De plus en plus de cidres québécois sont exportés, comme le Cœur à tout, de Michel Jodoin, un cidre pétillant vendu depuis peu en Arizona. Deux leaders mondiaux du monde des alcools (le géant du pinot noir Boisset et les cognacs Camus) ont même chacun acquis des intérêts dans deux cidreries québécoises, les faisant bénéficier de leur réseau de distribution : aujourd’hui, La Face Cachée de la Pomme exporte dans 25 pays et le Domaine Pinnacle dans 50.

Bélinda Togbévi, entrepreneure togolaise établie à Terrebonne, exporte annuellement dans son pays natal environ 3 000 bouteilles de La Face Cachée de la Pomme. « Là-bas, la classe moyenne est en train d’émerger, on fait moins d’enfants et on veut s’offrir les plaisirs de la vie à l’européenne, avec des produits originaux comme le cidre de glace québécois », dit-elle.

En fait, l’engouement est presque planétaire et les ventes de cidre explosent un peu partout : 8 % d’augmentation en Argentine, au Venezuela et au Brésil en 2011, 23 % la même année à Singapour, 50 % en 2011-2012 en Australie, 74 % en 2012 aux États-Unis…
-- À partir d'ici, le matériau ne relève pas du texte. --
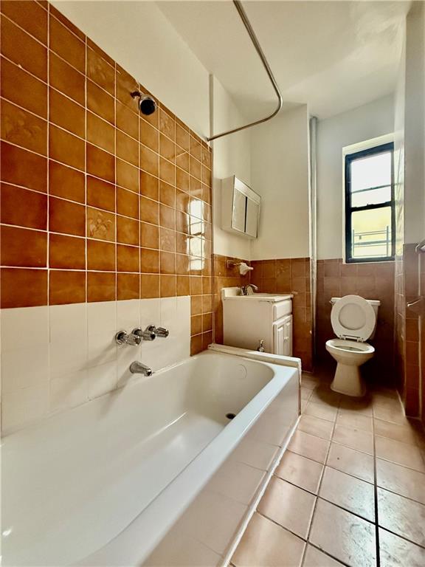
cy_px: 284
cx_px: 212
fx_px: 229
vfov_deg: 102.1
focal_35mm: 14
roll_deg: +0.0
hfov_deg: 85.7
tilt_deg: +1.7
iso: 800
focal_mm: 2.22
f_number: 2.2
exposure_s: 1/60
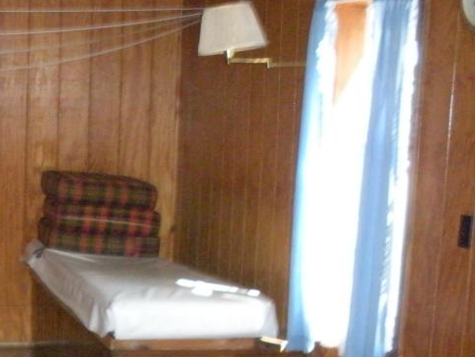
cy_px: 284
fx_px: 1043
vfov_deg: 19.2
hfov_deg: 24.3
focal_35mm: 76
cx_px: -22
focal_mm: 6.3
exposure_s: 1/60
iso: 800
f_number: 3.5
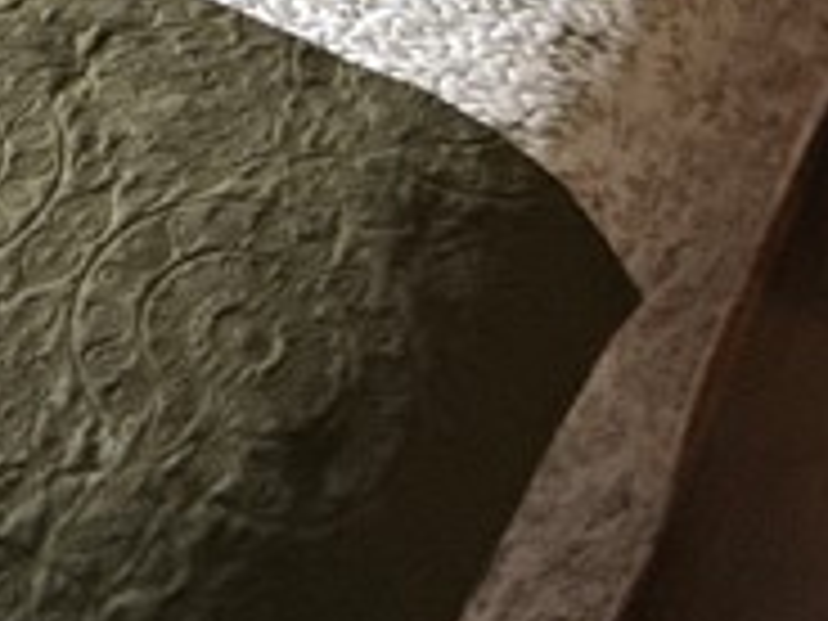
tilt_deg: -10.0
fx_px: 1866
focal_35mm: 78
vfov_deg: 14.6
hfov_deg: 23.4
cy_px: -716
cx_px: -99
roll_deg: -2.8
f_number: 2.2
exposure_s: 1/120
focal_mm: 2.22
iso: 500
Une indication géographique protégée

Des cidriculteurs hors du Québec ont commencé à faire du cidre de glace — parfois « d’inspiration québécoise », comme au Vermont —, mais certains apposent ce nom sur un produit qui ne le mérite pas toujours. Si tout se déroule comme prévu, une indication géographique protégée (qui s’apparente, au Québec, aux appellations d’origine contrôlée françaises, ou AOC) sera adoptée cet automne pour le cidre de glace québécois, et une première cuvée ainsi labellisée verra le jour en 2015. « C’est important pour protéger notre savoir-faire et renforcer notre crédibilité », estime François Pouliot. Seul l’agneau de Charlevoix bénéficie d’une « AOC québécoise » pour l’instant, mais le vin de glace du Québec devrait suivre sous peu.